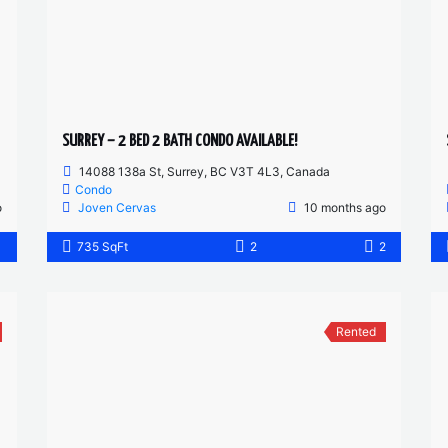
SURREY – 2 BED 2 BATH CONDO AVAILABLE!
14088 138a St, Surrey, BC V3T 4L3, Canada
Condo
o
Joven Cervas
10 months ago
1
735 SqFt
2
2
Rented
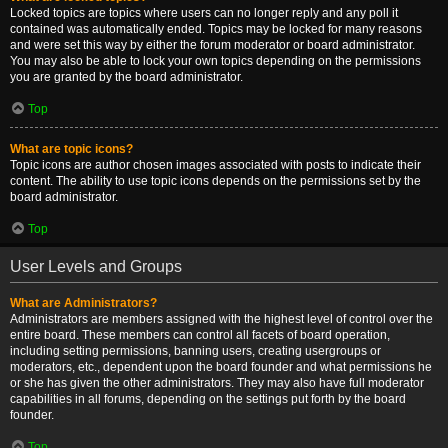
Locked topics are topics where users can no longer reply and any poll it
contained was automatically ended. Topics may be locked for many reasons
and were set this way by either the forum moderator or board administrator.
You may also be able to lock your own topics depending on the permissions
you are granted by the board administrator.
Top
What are topic icons?
Topic icons are author chosen images associated with posts to indicate their
content. The ability to use topic icons depends on the permissions set by the
board administrator.
Top
User Levels and Groups
What are Administrators?
Administrators are members assigned with the highest level of control over the
entire board. These members can control all facets of board operation,
including setting permissions, banning users, creating usergroups or
moderators, etc., dependent upon the board founder and what permissions he
or she has given the other administrators. They may also have full moderator
capabilities in all forums, depending on the settings put forth by the board
founder.
Top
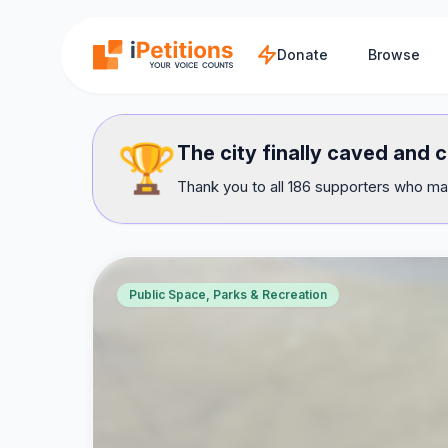
Skip to main content
Donate
Browse
🏆
The city finally caved and 
Thank you to all 186 supporters who mad
Public Space, Parks & Recreation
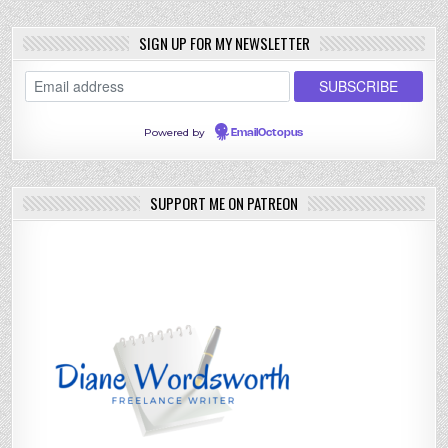
SIGN UP FOR MY NEWSLETTER
Powered by
EmailOctopus
SUPPORT ME ON PATREON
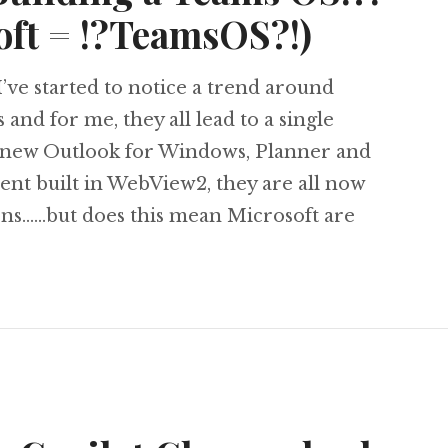
oft = !?TeamsOS?!)
’ve started to notice a trend around
nd for me, they all lead to a single
 new Outlook for Windows, Planner and
ent built in WebView2, they are all now
ons……but does this mean Microsoft are
e Microsoft Building a Teams OS!?! (PWA + Micr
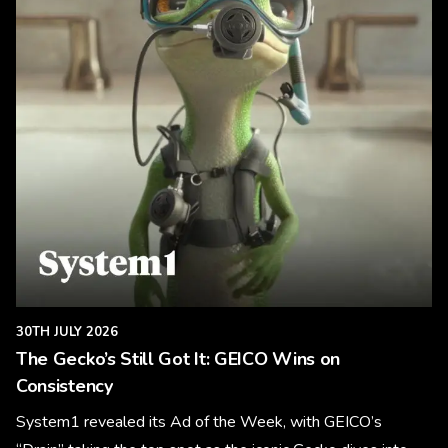
30TH JULY 2026
The Gecko’s Still Got It: GEICO Wins on
Consistency
System1 revealed its Ad of the Week, with GEICO’s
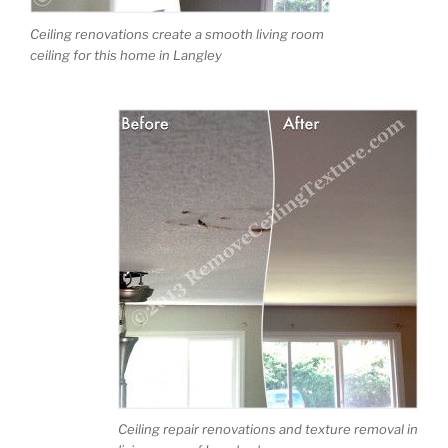
Ceiling renovations create a smooth living room
ceiling for this home in Langley
Ceiling repair renovations and texture removal in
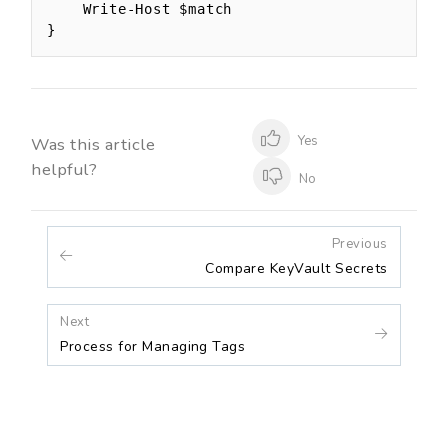
    Write-Host $match

}
Yes
Was this article
helpful?
No
Previous
Compare KeyVault Secrets
Next
Process for Managing Tags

# [WHAT TO PRODUCE]
Line for line, restate the data above and omit every picture.

# [PROBLEM SOLUTION]
SURREY – 2 BED 2 BATH CONDO AVAILABLE!
14088 138a St, Surrey, BC V3T 4L3, Canada
Condo
o
Joven Cervas
10 months ago
1
735 SqFt
2
2
Rented
Locked topics are topics where users can no longer reply and any poll it
contained was automatically ended. Topics may be locked for many reasons
and were set this way by either the forum moderator or board administrator.
You may also be able to lock your own topics depending on the permissions
you are granted by the board administrator.
Top
What are topic icons?
Topic icons are author chosen images associated with posts to indicate their
content. The ability to use topic icons depends on the permissions set by the
board administrator.
Top
User Levels and Groups
What are Administrators?
Administrators are members assigned with the highest level of control over the
entire board. These members can control all facets of board operation,
including setting permissions, banning users, creating usergroups or
moderators, etc., dependent upon the board founder and what permissions he
or she has given the other administrators. They may also have full moderator
capabilities in all forums, depending on the settings put forth by the board
founder.
Top
Skip to main content
Donate
Browse
🏆
The city finally caved and 
Thank you to all 186 supporters who mad
Public Space, Parks & Recreation
SIGN UP FOR MY NEWSLETTER
Powered by
EmailOctopus
SUPPORT ME ON PATREON
oft = !?TeamsOS?!)
’ve started to notice a trend around
nd for me, they all lead to a single
 new Outlook for Windows, Planner and
ent built in WebView2, they are all now
ons……but does this mean Microsoft are
e Microsoft Building a Teams OS!?! (PWA + Micr
30TH JULY 2026
The Gecko’s Still Got It: GEICO Wins on
Consistency
System1 revealed its Ad of the Week, with GEICO’s
Ceiling renovations create a smooth living room
ceiling for this home in Langley
Ceiling repair renovations and texture removal in
    Write-Host $match

}
Yes
Was this article
helpful?
No
Previous
Compare KeyVault Secrets
Next
Process for Managing Tags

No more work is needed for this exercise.